* [ABOUT THIS EXERCISE] Please set down every entry again exactly as it stands, without the pictures.

+++

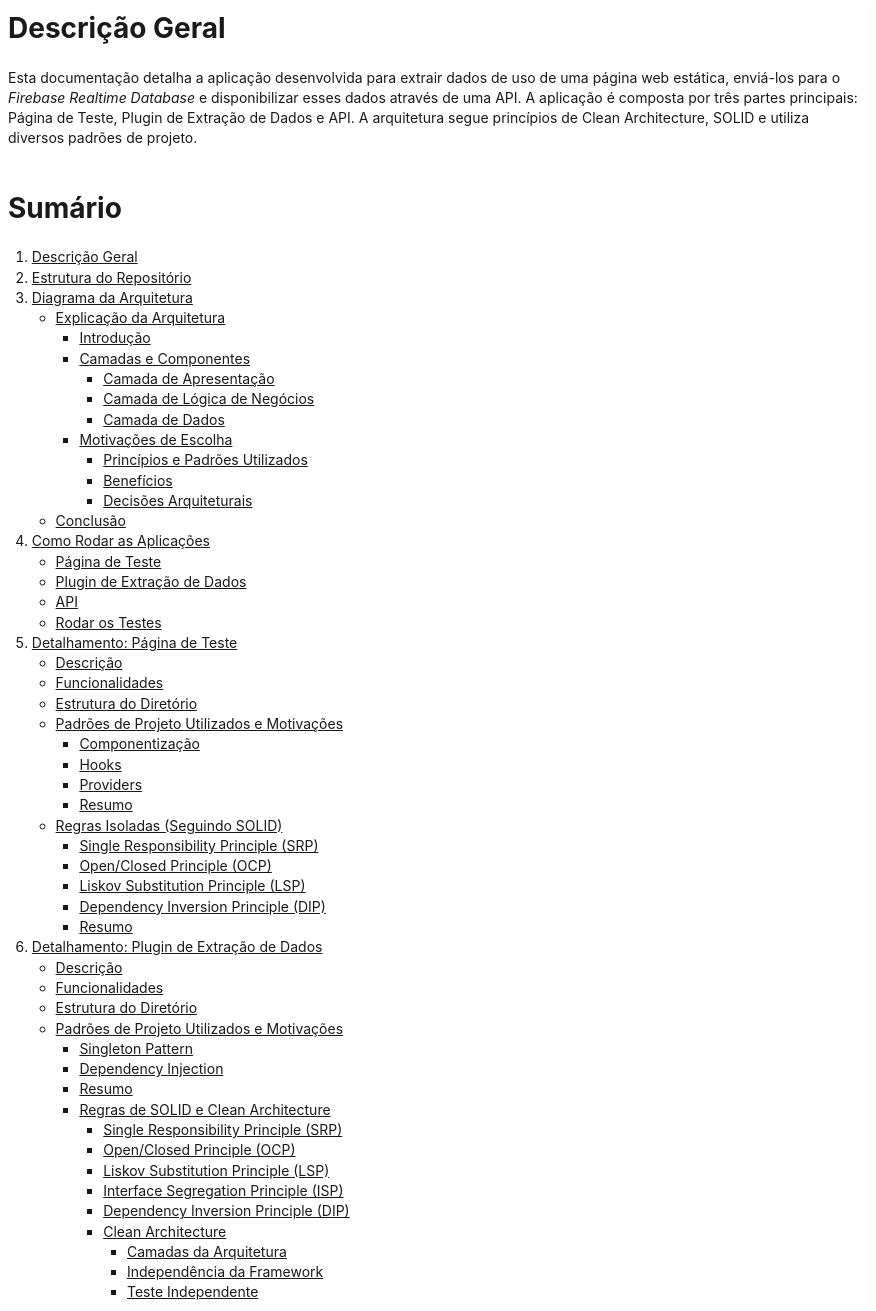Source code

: # Descrição Geral

Esta documentação detalha a aplicação desenvolvida para extrair dados de uso de uma página web estática, enviá-los para o *Firebase Realtime Database* e disponibilizar esses dados através de uma API. A aplicação é composta por três partes principais: Página de Teste, Plugin de Extração de Dados e API. A arquitetura segue princípios de Clean Architecture, SOLID e utiliza diversos padrões de projeto.

# Sumário

1. [Descrição Geral](#descrição-geral)
2. [Estrutura do Repositório](#estrutura-do-repositório)
3. [Diagrama da Arquitetura](#1-diagrama-da-arquitetura)
   - [Explicação da Arquitetura](#11-explicação-da-arquitetura)
     - [Introdução](#111-introdução)
     - [Camadas e Componentes](#112-camadas-e-componentes)
       - [Camada de Apresentação](#1121-camada-de-apresentação)
       - [Camada de Lógica de Negócios](#1122-camada-de-lógica-de-negócios)
       - [Camada de Dados](#1123-camada-de-dados)
     - [Motivações de Escolha](#113-motivações-de-escolha)
       - [Princípios e Padrões Utilizados](#1131-princípios-e-padrões-utilizados)
       - [Benefícios](#1132-benefícios)
       - [Decisões Arquiteturais](#1133-decisões-arquiteturais)
   - [Conclusão](#12-conclusão)
4. [Como Rodar as Aplicações](#2-como-rodar-as-aplicações)
   - [Página de Teste](#21-página-de-teste)
   - [Plugin de Extração de Dados](#22-plugin-de-extração-de-dados)
   - [API](#23-api)
   - [Rodar os Testes](#24-rodar-os-testes)
5. [Detalhamento: Página de Teste](#3-detalhamento-página-de-teste)
   - [Descrição](#31-descrição)
   - [Funcionalidades](#32-funcionalidades)
   - [Estrutura do Diretório](#33-estrutura-do-diretório)
   - [Padrões de Projeto Utilizados e Motivações](#34-padrões-de-projeto-utilizados-e-motivações)
     - [Componentização](#341-componentização)
     - [Hooks](#342-hooks)
     - [Providers](#343-providers)
     - [Resumo](#344-resumo)
   - [Regras Isoladas (Seguindo SOLID)](#35-regras-isoladas-seguindo-solid)
     - [Single Responsibility Principle (SRP)](#351-single-responsibility-principle-srp)
     - [Open/Closed Principle (OCP)](#352-openclosed-principle-ocp)
     - [Liskov Substitution Principle (LSP)](#353-liskov-substitution-principle-lsp)
     - [Dependency Inversion Principle (DIP)](#354-dependency-inversion-principle-dip)
     - [Resumo](#355-resumo)
6. [Detalhamento: Plugin de Extração de Dados](#4-detalhamento-plugin-de-extração-de-dados)
   - [Descrição](#41-descrição)
   - [Funcionalidades](#42-funcionalidades)
   - [Estrutura do Diretório](#43-estrutura-do-diretório)
   - [Padrões de Projeto Utilizados e Motivações](#44-padrões-de-projeto-utilizados-e-motivações)
     - [Singleton Pattern](#441-singleton-pattern)
     - [Dependency Injection](#442-dependency-injection)
     - [Resumo](#45-resumo)
     - [Regras de SOLID e Clean Architecture](#45-regras-de-solid-e-clean-architecture)
       - [Single Responsibility Principle (SRP)](#451-single-responsibility-principle-srp)
       - [Open/Closed Principle (OCP)](#452-openclosed-principle-ocp)
       - [Liskov Substitution Principle (LSP)](#453-liskov-substitution-principle-lsp)
       - [Interface Segregation Principle (ISP)](#454-interface-segregation-principle-isp)
       - [Dependency Inversion Principle (DIP)](#455-dependency-inversion-principle-dip)
       - [Clean Architecture](#456-clean-architecture)
         - [Camadas da Arquitetura](#4561-camadas-da-arquitetura)
         - [Independência da Framework](#4562-independência-da-framework)
         - [Teste Independente](#4563-teste-independente)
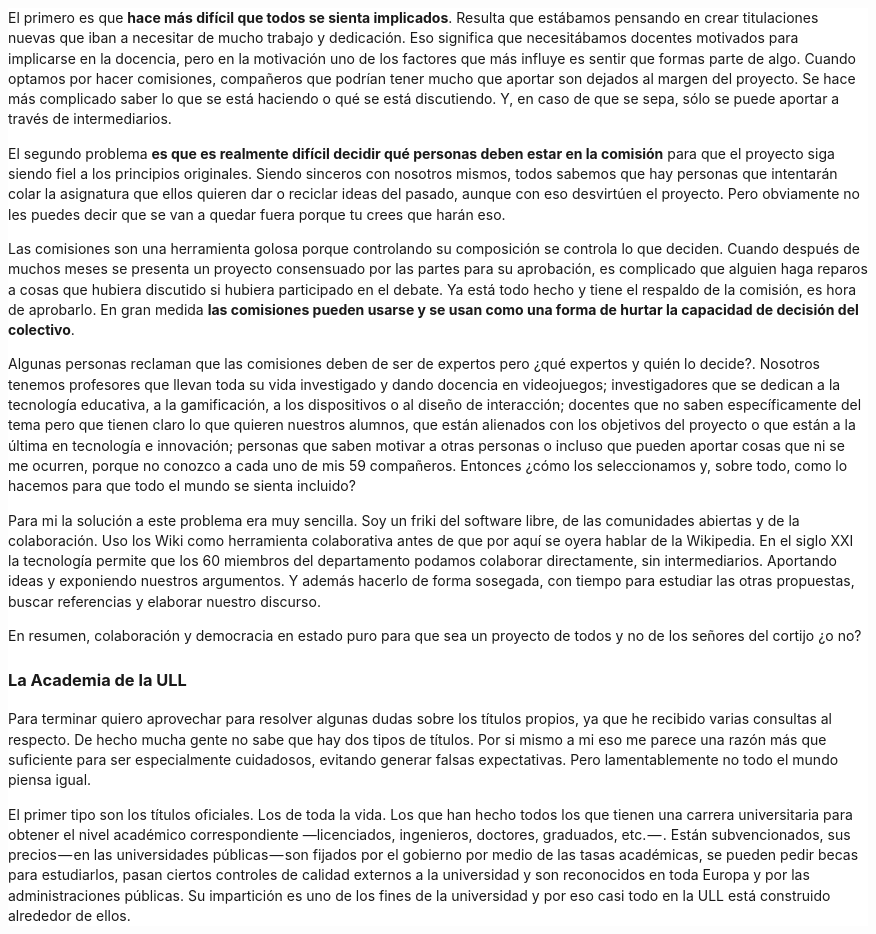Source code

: El primero es que **hace más difícil que todos se sienta implicados**. Resulta que estábamos pensando en crear titulaciones nuevas que iban a necesitar de mucho trabajo y dedicación. Eso significa que necesitábamos docentes motivados para implicarse en la docencia, pero en la motivación uno de los factores que más influye es sentir que formas parte de algo. Cuando optamos por hacer comisiones, compañeros que podrían tener mucho que aportar son dejados al margen del proyecto. Se hace más complicado saber lo que se está haciendo o qué se está discutiendo. Y, en caso de que se sepa, sólo se puede aportar a través de intermediarios.

El segundo problema **es que es realmente difícil decidir qué personas deben estar en la comisión** para que el proyecto siga siendo fiel a los principios originales. Siendo sinceros con nosotros mismos, todos sabemos que hay personas que intentarán colar la asignatura que ellos quieren dar o reciclar ideas del pasado, aunque con eso desvirtúen el proyecto. Pero obviamente no les puedes decir que se van a quedar fuera porque tu crees que harán eso.

Las comisiones son una herramienta golosa porque controlando su composición se controla lo que deciden. Cuando después de muchos meses se presenta un proyecto consensuado por las partes para su aprobación, es complicado que alguien haga reparos a cosas que hubiera discutido si hubiera participado en el debate. Ya está todo hecho y tiene el respaldo de la comisión, es hora de aprobarlo. En gran medida **las comisiones pueden usarse y se usan como una forma de hurtar la capacidad de decisión del colectivo**.

Algunas personas reclaman que las comisiones deben de ser de expertos pero ¿qué expertos y quién lo decide?. Nosotros tenemos profesores que llevan toda su vida investigado y dando docencia en videojuegos; investigadores que se dedican a la tecnología educativa, a la gamificación, a los dispositivos o al diseño de interacción; docentes que no saben específicamente del tema pero que tienen claro lo que quieren nuestros alumnos, que están alienados con los objetivos del proyecto o que están a la última en tecnología e innovación; personas que saben motivar a otras personas o incluso que pueden aportar cosas que ni se me ocurren, porque no conozco a cada uno de mis 59 compañeros. Entonces ¿cómo los seleccionamos y, sobre todo, como lo hacemos para que todo el mundo se sienta incluido?

Para mi la solución a este problema era muy sencilla. Soy un friki del software libre, de las comunidades abiertas y de la colaboración. Uso los Wiki como herramienta colaborativa antes de que por aquí se oyera hablar de la Wikipedia. En el siglo XXI la tecnología permite que los 60 miembros del departamento podamos colaborar directamente, sin intermediarios. Aportando ideas y exponiendo nuestros argumentos. Y además hacerlo de forma sosegada, con tiempo para estudiar las otras propuestas, buscar referencias y elaborar nuestro discurso.

En resumen, colaboración y democracia en estado puro para que sea un proyecto de todos y no de los señores del cortijo ¿o no?

### La Academia de la ULL

Para terminar quiero aprovechar para resolver algunas dudas sobre los títulos propios, ya que he recibido varias consultas al respecto. De hecho mucha gente no sabe que hay dos tipos de títulos. Por si mismo a mi eso me parece una razón más que suficiente para ser especialmente cuidadosos, evitando generar falsas expectativas. Pero lamentablemente no todo el mundo piensa igual.

El primer tipo son los títulos oficiales. Los de toda la vida. Los que han hecho todos los que tienen una carrera universitaria para obtener el nivel académico correspondiente —licenciados, ingenieros, doctores, graduados, etc. — . Están subvencionados, sus precios — en las universidades públicas — son fijados por el gobierno por medio de las tasas académicas, se pueden pedir becas para estudiarlos, pasan ciertos controles de calidad externos a la universidad y son reconocidos en toda Europa y por las administraciones públicas. Su impartición es uno de los fines de la universidad y por eso casi todo en la ULL está construido alrededor de ellos.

+++

* [PROBLEM SOLUTION]
Source code

: # Descrição Geral

Esta documentação detalha a aplicação desenvolvida para extrair dados de uso de uma página web estática, enviá-los para o *Firebase Realtime Database* e disponibilizar esses dados através de uma API. A aplicação é composta por três partes principais: Página de Teste, Plugin de Extração de Dados e API. A arquitetura segue princípios de Clean Architecture, SOLID e utiliza diversos padrões de projeto.

# Sumário

1. [Descrição Geral](#descrição-geral)
2. [Estrutura do Repositório](#estrutura-do-repositório)
3. [Diagrama da Arquitetura](#1-diagrama-da-arquitetura)
   - [Explicação da Arquitetura](#11-explicação-da-arquitetura)
     - [Introdução](#111-introdução)
     - [Camadas e Componentes](#112-camadas-e-componentes)
       - [Camada de Apresentação](#1121-camada-de-apresentação)
       - [Camada de Lógica de Negócios](#1122-camada-de-lógica-de-negócios)
       - [Camada de Dados](#1123-camada-de-dados)
     - [Motivações de Escolha](#113-motivações-de-escolha)
       - [Princípios e Padrões Utilizados](#1131-princípios-e-padrões-utilizados)
       - [Benefícios](#1132-benefícios)
       - [Decisões Arquiteturais](#1133-decisões-arquiteturais)
   - [Conclusão](#12-conclusão)
4. [Como Rodar as Aplicações](#2-como-rodar-as-aplicações)
   - [Página de Teste](#21-página-de-teste)
   - [Plugin de Extração de Dados](#22-plugin-de-extração-de-dados)
   - [API](#23-api)
   - [Rodar os Testes](#24-rodar-os-testes)
5. [Detalhamento: Página de Teste](#3-detalhamento-página-de-teste)
   - [Descrição](#31-descrição)
   - [Funcionalidades](#32-funcionalidades)
   - [Estrutura do Diretório](#33-estrutura-do-diretório)
   - [Padrões de Projeto Utilizados e Motivações](#34-padrões-de-projeto-utilizados-e-motivações)
     - [Componentização](#341-componentização)
     - [Hooks](#342-hooks)
     - [Providers](#343-providers)
     - [Resumo](#344-resumo)
   - [Regras Isoladas (Seguindo SOLID)](#35-regras-isoladas-seguindo-solid)
     - [Single Responsibility Principle (SRP)](#351-single-responsibility-principle-srp)
     - [Open/Closed Principle (OCP)](#352-openclosed-principle-ocp)
     - [Liskov Substitution Principle (LSP)](#353-liskov-substitution-principle-lsp)
     - [Dependency Inversion Principle (DIP)](#354-dependency-inversion-principle-dip)
     - [Resumo](#355-resumo)
6. [Detalhamento: Plugin de Extração de Dados](#4-detalhamento-plugin-de-extração-de-dados)
   - [Descrição](#41-descrição)
   - [Funcionalidades](#42-funcionalidades)
   - [Estrutura do Diretório](#43-estrutura-do-diretório)
   - [Padrões de Projeto Utilizados e Motivações](#44-padrões-de-projeto-utilizados-e-motivações)
     - [Singleton Pattern](#441-singleton-pattern)
     - [Dependency Injection](#442-dependency-injection)
     - [Resumo](#45-resumo)
     - [Regras de SOLID e Clean Architecture](#45-regras-de-solid-e-clean-architecture)
       - [Single Responsibility Principle (SRP)](#451-single-responsibility-principle-srp)
       - [Open/Closed Principle (OCP)](#452-openclosed-principle-ocp)
       - [Liskov Substitution Principle (LSP)](#453-liskov-substitution-principle-lsp)
       - [Interface Segregation Principle (ISP)](#454-interface-segregation-principle-isp)
       - [Dependency Inversion Principle (DIP)](#455-dependency-inversion-principle-dip)
       - [Clean Architecture](#456-clean-architecture)
         - [Camadas da Arquitetura](#4561-camadas-da-arquitetura)
         - [Independência da Framework](#4562-independência-da-framework)
         - [Teste Independente](#4563-teste-independente)
Source code

: El primero es que **hace más difícil que todos se sienta implicados**. Resulta que estábamos pensando en crear titulaciones nuevas que iban a necesitar de mucho trabajo y dedicación. Eso significa que necesitábamos docentes motivados para implicarse en la docencia, pero en la motivación uno de los factores que más influye es sentir que formas parte de algo. Cuando optamos por hacer comisiones, compañeros que podrían tener mucho que aportar son dejados al margen del proyecto. Se hace más complicado saber lo que se está haciendo o qué se está discutiendo. Y, en caso de que se sepa, sólo se puede aportar a través de intermediarios.

El segundo problema **es que es realmente difícil decidir qué personas deben estar en la comisión** para que el proyecto siga siendo fiel a los principios originales. Siendo sinceros con nosotros mismos, todos sabemos que hay personas que intentarán colar la asignatura que ellos quieren dar o reciclar ideas del pasado, aunque con eso desvirtúen el proyecto. Pero obviamente no les puedes decir que se van a quedar fuera porque tu crees que harán eso.

Las comisiones son una herramienta golosa porque controlando su composición se controla lo que deciden. Cuando después de muchos meses se presenta un proyecto consensuado por las partes para su aprobación, es complicado que alguien haga reparos a cosas que hubiera discutido si hubiera participado en el debate. Ya está todo hecho y tiene el respaldo de la comisión, es hora de aprobarlo. En gran medida **las comisiones pueden usarse y se usan como una forma de hurtar la capacidad de decisión del colectivo**.

Algunas personas reclaman que las comisiones deben de ser de expertos pero ¿qué expertos y quién lo decide?. Nosotros tenemos profesores que llevan toda su vida investigado y dando docencia en videojuegos; investigadores que se dedican a la tecnología educativa, a la gamificación, a los dispositivos o al diseño de interacción; docentes que no saben específicamente del tema pero que tienen claro lo que quieren nuestros alumnos, que están alienados con los objetivos del proyecto o que están a la última en tecnología e innovación; personas que saben motivar a otras personas o incluso que pueden aportar cosas que ni se me ocurren, porque no conozco a cada uno de mis 59 compañeros. Entonces ¿cómo los seleccionamos y, sobre todo, como lo hacemos para que todo el mundo se sienta incluido?

Para mi la solución a este problema era muy sencilla. Soy un friki del software libre, de las comunidades abiertas y de la colaboración. Uso los Wiki como herramienta colaborativa antes de que por aquí se oyera hablar de la Wikipedia. En el siglo XXI la tecnología permite que los 60 miembros del departamento podamos colaborar directamente, sin intermediarios. Aportando ideas y exponiendo nuestros argumentos. Y además hacerlo de forma sosegada, con tiempo para estudiar las otras propuestas, buscar referencias y elaborar nuestro discurso.

En resumen, colaboración y democracia en estado puro para que sea un proyecto de todos y no de los señores del cortijo ¿o no?

### La Academia de la ULL

Para terminar quiero aprovechar para resolver algunas dudas sobre los títulos propios, ya que he recibido varias consultas al respecto. De hecho mucha gente no sabe que hay dos tipos de títulos. Por si mismo a mi eso me parece una razón más que suficiente para ser especialmente cuidadosos, evitando generar falsas expectativas. Pero lamentablemente no todo el mundo piensa igual.

El primer tipo son los títulos oficiales. Los de toda la vida. Los que han hecho todos los que tienen una carrera universitaria para obtener el nivel académico correspondiente —licenciados, ingenieros, doctores, graduados, etc. — . Están subvencionados, sus precios — en las universidades públicas — son fijados por el gobierno por medio de las tasas académicas, se pueden pedir becas para estudiarlos, pasan ciertos controles de calidad externos a la universidad y son reconocidos en toda Europa y por las administraciones públicas. Su impartición es uno de los fines de la universidad y por eso casi todo en la ULL está construido alrededor de ellos.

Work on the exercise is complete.